9.14.2005

Strange Sympathy

I’ll admit that for an avowed technophile, I’m coming in pretty late to the podcasting phenomenon. To be honest, about the only podcast I ever went to the trouble to download prior to the iTunes podcasting update was Ron Moore’s Battlestar Galactica commentary podcast. And even there, I wasn’t using a real podcast aggregator, but just copying down the raw MP3 files.

But once iTunes got into the game, I gave it a whirl. There were a lot of podcasts I tried once, and then forgot. Others were nice-to-hears, but not need-to-hears. But one podcast really captured my fancy: Skepticality. It was news from a skeptical point of view without being overtly hostile to faith, religion, and the like (some of the interviewed guests may have been a little more so, but they were balanced by guests with an opposing inclination).

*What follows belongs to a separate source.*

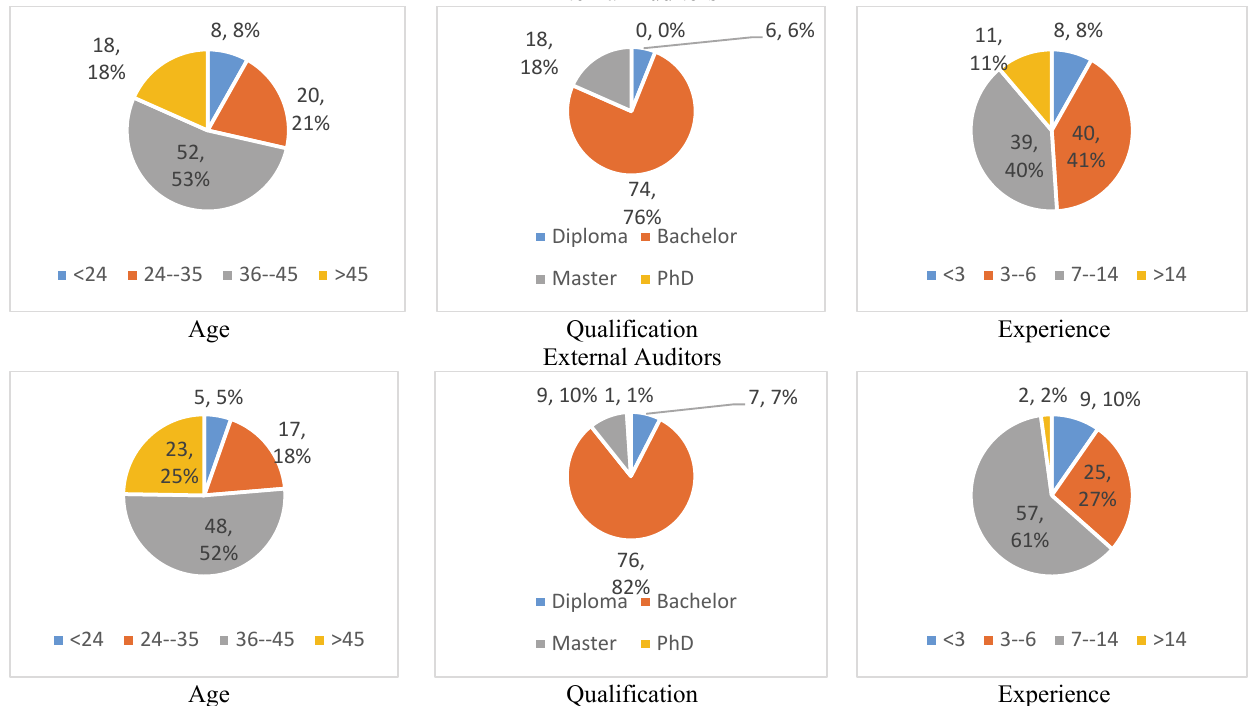
Fig. 1. Description of the study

I downloaded all of the old programs and started listening to them during my commutes. While it had certainly come to my attention because of its popularity, I didn’t feel that it was in any way designed for popular consumption. In fact, I’d argue that the target audience for the podcast is fairly limited. But however one might choose to analyze it, in the space of just a couple of short weeks, I was hooked. I had never met the show’s hosts, Derek and Swoopy — hell, I hadn’t even registered on their bulletin board — but I instinctively felt like we’d get along great. Oh, we’d argue, no doubt (particularly about politics), but on the whole, no worries.

And then this past Friday, Swoopy posted a message that — on the same day that they’d been singled out by Steve Jobs as one of the great new podcasts out there — Derek was hospitalized with an arteriovenous malformation (somewhat like an aneurysm, I understand), and was in a drug-induced coma.

I was stunned. And yet, these are people with whom I have had no contact whatsoever. They don’t even know I exist. And I’m certainly no sentimentalist who believes (in any literal sense) that we’re all connected by some sort of invisible ties. But I really felt for them. It really felt like this was happening to close friends, not complete strangers who I just happened to have been listening to on my iPod.

It makes me understand a bit more how people can become obsessive celebrity fans — despite all of the communication being strictly one way, it’s easy to fall into the trap of believing that, all rational thought to the contrary, some of that information is heading backward along that conduit.

I’m not so irrational as to believe that there’s any factual basis to that, but my feelings aren’t changing. I don’t pray, but I do sincerely hope that Derek recovers soon. And not just because I want “my new show” back, but because I honestly do want him to get better.

And though I don’t have faith that he will, I do trust that it may just happen — and the difference between the two is a topic for another day.